Overtraining: como prevenir e tratar.

Glutamina

Em períodos de longas competições ou treinamento intensivo pode ocorrer a síndrome de supertreinamento. O “overtraining” é definido como “um desequilíbrio entre estresse e recuperação, ou seja, uma carga excessiva de estresse combinada com insuficiente regeneração”, vale ressaltar que nesse contexto o estresse não engloba somente o treinamento, mas fatores extracompetições e extratreinamento podem estar envolvidos, como por exemplo, situações emocionais, viagens entre outros.

 

O treinamento dos atletas, normalmente, é feito por sobreposição ou aumento de carga, sendo essa uma estratégia importante para a evolução e aumento do rendimento. No entanto, para que a evolução ocorra há a necessidade de superação desse estímulo e isso acontece no descanso, na fase de regeneração com posterior supercompensação. O overtraining é caracterizado por um estímulo constante sem a devida regeneração e superação.

 

Os principais sintomas do overtraining são: queda no rendimento esportivo, aumento do sono, perda de apetite, depressão e desmotivação.
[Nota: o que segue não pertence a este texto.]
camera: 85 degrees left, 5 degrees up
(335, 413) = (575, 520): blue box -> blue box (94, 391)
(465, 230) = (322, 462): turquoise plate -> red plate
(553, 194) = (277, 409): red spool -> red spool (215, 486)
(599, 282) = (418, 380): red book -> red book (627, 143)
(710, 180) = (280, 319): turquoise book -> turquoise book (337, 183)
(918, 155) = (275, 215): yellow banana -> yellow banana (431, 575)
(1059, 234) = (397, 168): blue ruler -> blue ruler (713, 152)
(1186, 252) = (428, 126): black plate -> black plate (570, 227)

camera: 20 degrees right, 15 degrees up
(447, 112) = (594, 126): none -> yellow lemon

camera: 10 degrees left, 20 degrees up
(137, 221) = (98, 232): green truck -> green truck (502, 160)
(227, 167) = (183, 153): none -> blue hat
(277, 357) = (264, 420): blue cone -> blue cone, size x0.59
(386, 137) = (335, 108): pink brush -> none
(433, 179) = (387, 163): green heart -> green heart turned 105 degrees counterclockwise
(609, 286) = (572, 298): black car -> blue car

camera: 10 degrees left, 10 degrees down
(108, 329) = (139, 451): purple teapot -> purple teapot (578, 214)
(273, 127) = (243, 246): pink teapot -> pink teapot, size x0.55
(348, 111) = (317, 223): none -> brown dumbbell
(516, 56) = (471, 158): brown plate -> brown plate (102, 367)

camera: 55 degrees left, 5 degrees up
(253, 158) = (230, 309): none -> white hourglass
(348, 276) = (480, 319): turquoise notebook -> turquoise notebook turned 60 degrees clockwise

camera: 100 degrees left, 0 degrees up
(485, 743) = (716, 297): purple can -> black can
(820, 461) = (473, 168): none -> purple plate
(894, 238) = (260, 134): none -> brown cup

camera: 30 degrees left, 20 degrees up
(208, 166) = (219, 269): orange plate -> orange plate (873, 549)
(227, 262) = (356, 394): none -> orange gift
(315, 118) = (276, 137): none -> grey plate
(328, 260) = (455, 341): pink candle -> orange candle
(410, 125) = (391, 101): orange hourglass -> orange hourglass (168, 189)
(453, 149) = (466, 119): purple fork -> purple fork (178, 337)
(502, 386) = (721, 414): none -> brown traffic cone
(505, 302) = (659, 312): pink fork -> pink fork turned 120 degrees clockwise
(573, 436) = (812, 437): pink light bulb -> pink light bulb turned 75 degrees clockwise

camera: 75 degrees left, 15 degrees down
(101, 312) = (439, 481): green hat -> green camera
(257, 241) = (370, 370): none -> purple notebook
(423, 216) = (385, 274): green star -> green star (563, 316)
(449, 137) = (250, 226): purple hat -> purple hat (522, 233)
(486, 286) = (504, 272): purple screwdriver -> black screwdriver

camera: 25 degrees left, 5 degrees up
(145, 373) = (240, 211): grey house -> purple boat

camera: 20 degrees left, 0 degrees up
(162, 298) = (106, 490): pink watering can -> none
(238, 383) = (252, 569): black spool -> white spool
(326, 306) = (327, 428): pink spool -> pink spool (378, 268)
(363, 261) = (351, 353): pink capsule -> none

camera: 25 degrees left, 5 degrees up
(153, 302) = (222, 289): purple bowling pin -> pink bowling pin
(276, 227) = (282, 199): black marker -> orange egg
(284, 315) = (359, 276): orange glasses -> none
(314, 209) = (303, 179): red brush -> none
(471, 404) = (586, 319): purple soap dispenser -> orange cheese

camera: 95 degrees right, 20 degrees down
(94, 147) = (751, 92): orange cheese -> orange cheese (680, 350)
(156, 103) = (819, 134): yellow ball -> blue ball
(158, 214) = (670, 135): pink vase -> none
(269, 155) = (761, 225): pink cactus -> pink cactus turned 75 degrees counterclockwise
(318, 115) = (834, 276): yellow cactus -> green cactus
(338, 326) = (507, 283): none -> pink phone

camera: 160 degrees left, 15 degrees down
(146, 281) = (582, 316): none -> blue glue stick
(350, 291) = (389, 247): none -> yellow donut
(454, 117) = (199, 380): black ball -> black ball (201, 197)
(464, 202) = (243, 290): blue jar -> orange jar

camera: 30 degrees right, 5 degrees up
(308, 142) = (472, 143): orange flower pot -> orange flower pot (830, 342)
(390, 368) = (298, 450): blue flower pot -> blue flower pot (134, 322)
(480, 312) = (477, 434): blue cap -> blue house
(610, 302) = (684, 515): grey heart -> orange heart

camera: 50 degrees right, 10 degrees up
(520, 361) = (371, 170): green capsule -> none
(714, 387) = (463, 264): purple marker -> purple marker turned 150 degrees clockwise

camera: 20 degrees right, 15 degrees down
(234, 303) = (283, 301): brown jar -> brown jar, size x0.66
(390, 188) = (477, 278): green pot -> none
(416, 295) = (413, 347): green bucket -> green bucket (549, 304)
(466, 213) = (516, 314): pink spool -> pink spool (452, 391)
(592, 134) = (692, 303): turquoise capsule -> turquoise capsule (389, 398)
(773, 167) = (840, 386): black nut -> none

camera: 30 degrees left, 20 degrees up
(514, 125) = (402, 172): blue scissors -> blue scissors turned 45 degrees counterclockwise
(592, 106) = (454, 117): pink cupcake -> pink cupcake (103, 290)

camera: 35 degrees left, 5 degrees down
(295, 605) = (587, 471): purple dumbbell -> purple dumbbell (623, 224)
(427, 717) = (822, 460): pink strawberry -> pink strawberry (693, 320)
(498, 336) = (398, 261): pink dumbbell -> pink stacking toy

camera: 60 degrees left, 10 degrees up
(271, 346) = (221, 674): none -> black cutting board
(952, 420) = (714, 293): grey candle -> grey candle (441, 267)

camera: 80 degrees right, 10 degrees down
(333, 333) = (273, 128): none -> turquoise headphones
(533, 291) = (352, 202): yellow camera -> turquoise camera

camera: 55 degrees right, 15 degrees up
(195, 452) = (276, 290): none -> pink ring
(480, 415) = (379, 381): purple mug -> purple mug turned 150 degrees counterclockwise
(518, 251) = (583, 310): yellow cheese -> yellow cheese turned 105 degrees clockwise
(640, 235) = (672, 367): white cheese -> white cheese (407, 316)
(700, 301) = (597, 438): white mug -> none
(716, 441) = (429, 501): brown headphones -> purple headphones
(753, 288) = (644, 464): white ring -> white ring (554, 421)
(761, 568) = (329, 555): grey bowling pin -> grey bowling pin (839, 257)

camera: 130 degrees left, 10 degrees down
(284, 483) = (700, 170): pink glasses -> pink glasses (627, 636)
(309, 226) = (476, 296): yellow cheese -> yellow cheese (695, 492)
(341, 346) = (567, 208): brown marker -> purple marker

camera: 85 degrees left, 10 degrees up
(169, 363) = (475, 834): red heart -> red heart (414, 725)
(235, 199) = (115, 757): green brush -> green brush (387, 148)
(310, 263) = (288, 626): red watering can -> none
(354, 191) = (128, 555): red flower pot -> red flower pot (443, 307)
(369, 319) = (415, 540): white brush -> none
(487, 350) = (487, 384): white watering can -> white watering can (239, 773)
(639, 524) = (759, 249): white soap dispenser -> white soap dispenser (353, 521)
Sendo que alguns indicadores podem aparecer antes da diminuição do rendimento. É importante que o atleta e o treinador responsável estejam atentos a isso, visto que a detecção desses sintomas precocemente pode acelerar o tratamento e reduzir os malefícios.

 

Não existe um indicador universal para o diagnóstico do overtraining, mas alguns parâmetros são encontrados com frequência, por exemplo, diminuição do VO2max em teste incremental até à exaustão; diminuição da frequência cardíaca máxima (cerca de 5-10 bpm); diminuição dos eosinófilos, testosterona, noradrenalina, hematócrito, eritrócitos e hemoglobina e aumento da enzima creatina quinase (indicando possível lesão muscular). Mesmo não sendo consenso, a verificação desses parâmetros constantemente pode ajudar a prevenir ou detectar o overtraining em fase inicial.

 

Para a prevenção do overtraining, o melhor a ser feito é a periodização do treinamento, repouso adequado, alimentação equilibrada para uma correta reposição do glicogênio muscular, assim como ingestão de nutrientes que reforcem o sistema imunológico, como a glutamina. Alguns autores citam que “o tratamento mais adequado para o atleta que está em overtraining é o repouso, que em geral não deve ser inferior a 5 semanas, com sessões crescentes de atividade aeróbia. A completa recuperação pode levar 12 semanas e a individualidade biológica de cada atleta deve ser respeitada”.

Portanto, deve-se ficar atento a todas essas variáveis, visto que o overtraining pode ter consequências drásticas, como o completo abandono da carreira esportiva.